6. Support/Resistance Level Analysis and Trading Signals

399989 Support and Resistance Level Analysis Chart and Trading Signals
399989 Support and Resistance Level Analysis Chart and Trading Signals
  • Key Price Levels:
    • Primary Support:
      1. 1. Breakout Level / New Support: The 6940-7000 zone (upper boundary of the December consolidation range and near the January 5th gap). This area has transformed from resistance into support and is an ideal location for a healthy trend pullback.
      2. 2. Strong Support: The 6800-6850 zone (central area of the December accumulation range and previous multiple-test lows).
    • Potential Resistance: The current price has broken through all visible highs within the data period. The next technical resistance requires reference to highs from earlier cycles (e.g., October 2025). Immediate resistance is shifted up to 7500-7600 (near the previous strong MA_60D resistance zone).
  • Integrated Wyckoff Events and Trading Signals:
    • Current Signal: Cautiously Bullish. The market is in a clear markup phase but is short-term overbought and showing initial volume-price divergence.
    • Operational Recommendations:
      • Existing Position Holders: Can raise stop-loss levels to below the key support of 6940 to protect most profits. Closely monitor for the appearance of distribution candlestick patterns (high volume with price stagnation) at highs.
      • Non-Holders (Aggressive): Not advisable to chase the rally. Should wait for a price pullback to the 7000-7100 support zone and observe for entry signals such as low-volume stabilization (supply exhaustion) or resumption of high-volume upward movement (demand return).
      • Non-Holders (Conservative): Maintain a Wait-and-See Approach. Await market digestion of the current overbought condition and clearer secondary tests or successful retests of support before making decisions.
  • Future Verification Points:
    1. 1. Trend Health Verification: During a price pullback, support holds above the 6940-7000 zone with shrinking volume, followed by a renewed high-volume advance.
    2. 2. Trend Reversal Warning: Price breaks below the 6940 support on high volume and fails to recover quickly, suggesting the current rally may fail, reverting to consolidation or decline.
    3. 3. Distribution Confirmation Signal: In the 7450 and higher zones, consecutive daily candlesticks appear with "high volume, wide range, but a flat or lower close."

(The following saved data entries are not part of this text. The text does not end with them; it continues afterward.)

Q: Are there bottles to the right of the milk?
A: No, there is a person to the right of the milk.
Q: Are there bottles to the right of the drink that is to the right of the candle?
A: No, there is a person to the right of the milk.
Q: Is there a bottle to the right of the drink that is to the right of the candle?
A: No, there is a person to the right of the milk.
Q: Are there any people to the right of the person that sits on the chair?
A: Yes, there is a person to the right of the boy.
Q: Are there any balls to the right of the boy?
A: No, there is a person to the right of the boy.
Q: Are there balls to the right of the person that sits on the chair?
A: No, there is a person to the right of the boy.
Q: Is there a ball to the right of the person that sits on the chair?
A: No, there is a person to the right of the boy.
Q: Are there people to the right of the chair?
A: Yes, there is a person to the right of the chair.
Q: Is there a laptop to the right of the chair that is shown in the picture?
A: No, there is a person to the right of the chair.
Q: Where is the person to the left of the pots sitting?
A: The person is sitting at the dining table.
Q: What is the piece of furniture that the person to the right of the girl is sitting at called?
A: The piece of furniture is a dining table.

Integrated Interpretation of Historical Ranking Data:

  • Corroboration of Volume Extremes: Historical ranking data confirms that the abnormal volume spikes on December 18-19, 2025 (VOLUME_AVG_7D/14D/21D_RATIO all ranked in the top 20 of the past decade) were extremely rare events. This strongly supports the judgment of "large investors conducting concentrated accumulation during this period," rather than ordinary market noise.
  • Volatility Compression Context: Data shows that the PARKINSON_RATIO_7D_60D (short-term/long-term intraday volatility ratio) on November 13-14, 2025, was at historically extreme lows (ranking 16th and 20th), indicating market volatility was compressed to an extreme at the end of the decline. Such compression typically accumulates energy for subsequent trending volatility (whether upward or downward), providing the contextual basis for the volatility explosion and trend initiation in early January.

Disclaimer: This report/interpretation is solely market analysis and research based on publicly available information and does not constitute any investment advice or operational guidance. The author strives for objectivity and fairness in the content but makes no guarantees regarding its accuracy or completeness. Markets involve risks, and investment requires caution. Any investment actions based on this report are undertaken at your own risk.